Yes, because money is fungible, and Wells-Fargo (& its "systemically-important" peers) receives via its privileged positions a de facto non-stop rolling bailout in addition to any occasional "crisis" larger headlingebailouts.

This fumble – at "just" $120mm losses per year – is still pretty small compared to its billions in income. A drop in the bucket!

But the reason they can take, and survive, any number of such unwise swings at no material risk to their insiders & shareholders is that their overall income is largely a function of their oligopolistic power & bottomless access to cheap federal money. They just have to avoid drawing on it "too much", in a "too unseemly" manner.

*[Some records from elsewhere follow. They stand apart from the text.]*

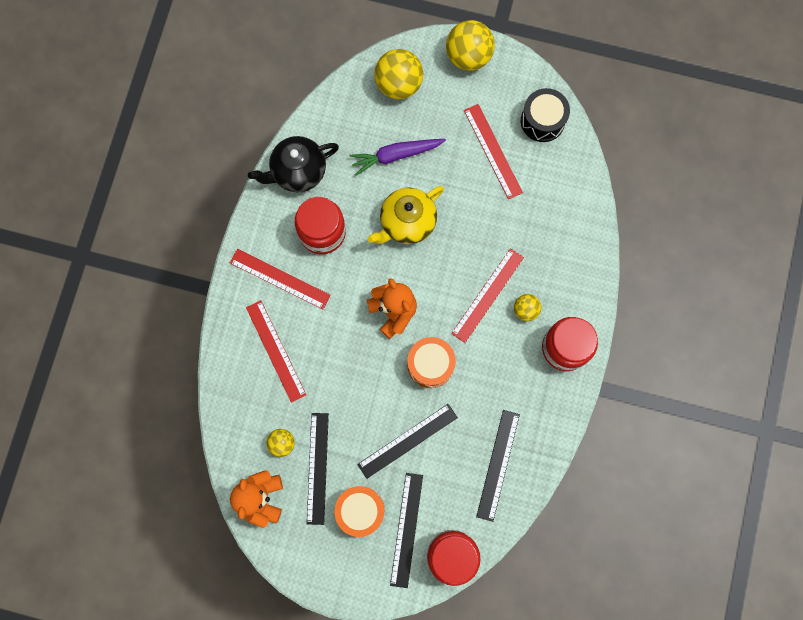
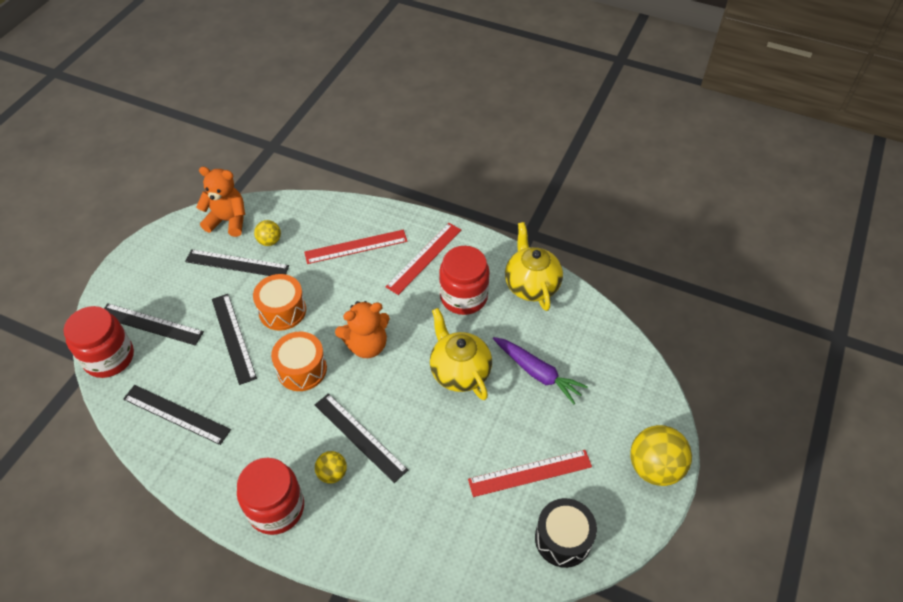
camera: 100 degrees right, 25 degrees down
(298, 171) = (531, 285): black teapot -> yellow teapot
(360, 510) = (185, 290): orange drum -> orange drum (282, 310)
(396, 155) = (537, 373): purple carrot -> purple carrot turned 135 degrees clockwise
(398, 84) = (622, 388): yellow ball -> none
(487, 295) = (360, 437): red ruler -> black ruler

They can push that advantage a little more when they lose more elsewhere, as long as their coarse risk and overall results look similar to their peers – who are similarly pressing their special advantages around the edges.

So there won't be a specific measly transfer from public funds, "this is covering your failed Bilt program", of course. But they can just lean on their advantages a little more, and "keep up with the Joneses" in their peer banks in coarse indicators, with everyone at the trough (executives, politicians, politicians' pet projects, major shareholders) not facing any even marginal negative feedback.

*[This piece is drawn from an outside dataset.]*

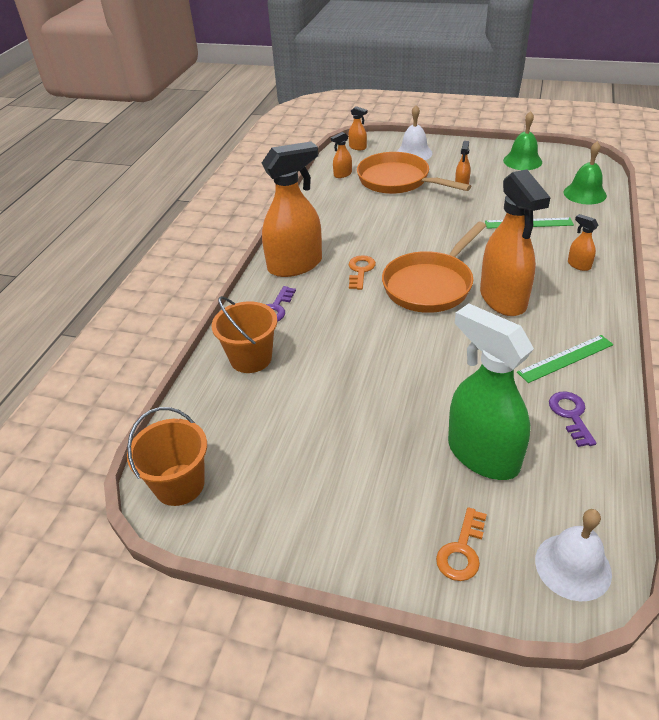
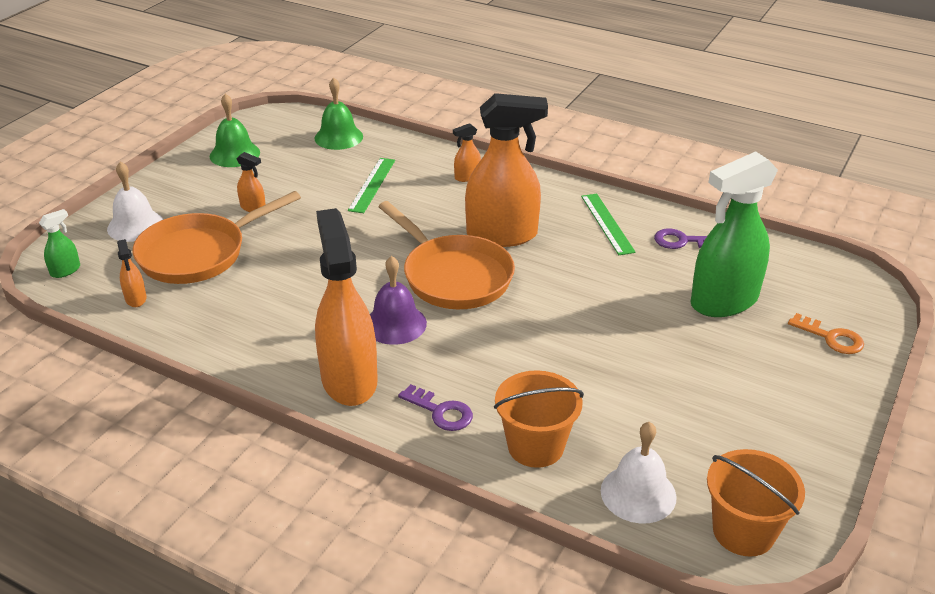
camera: 80 degrees left, 5 degrees down
(358, 147) = (65, 270): orange spray bottle -> green spray bottle
(360, 271) = (395, 324): orange key -> purple bell
(573, 566) = (844, 285): white bell -> white bell (638, 493)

And in some next major macro reversal which puts all banks of the same class in danger, it'll all be papered over again – bringing them up to some level of stability without regard to how many extra hundreds of millions leaked through Bilt-style errors or sweetheart deals to favored groups. So de facto, retrospectively, all those leaks were "free" to the insiders.

I think you're making mountains out of molehills.

If you believe all that then it sounds like you should invest 100% of your assets in systemically important bank stocks. If they have literally zero risk due to unending bailouts then your risk-adjusted returns will be amazing.

That'd be a good plan, if you could count on the loot flowing fairly & proportionately to any commoner who buys shares on the public markets. But in a rentier racket this big, that doesn't happen.

Large amounts go to management insiders, or are kicked-back to politicians & their allies or pet causes via donations or sweetheart deals to favored projects – which might show up as "losses" on "failed projects" eventually, but hey, it can all be covered out of the privileged rolling take from everyone on the outside.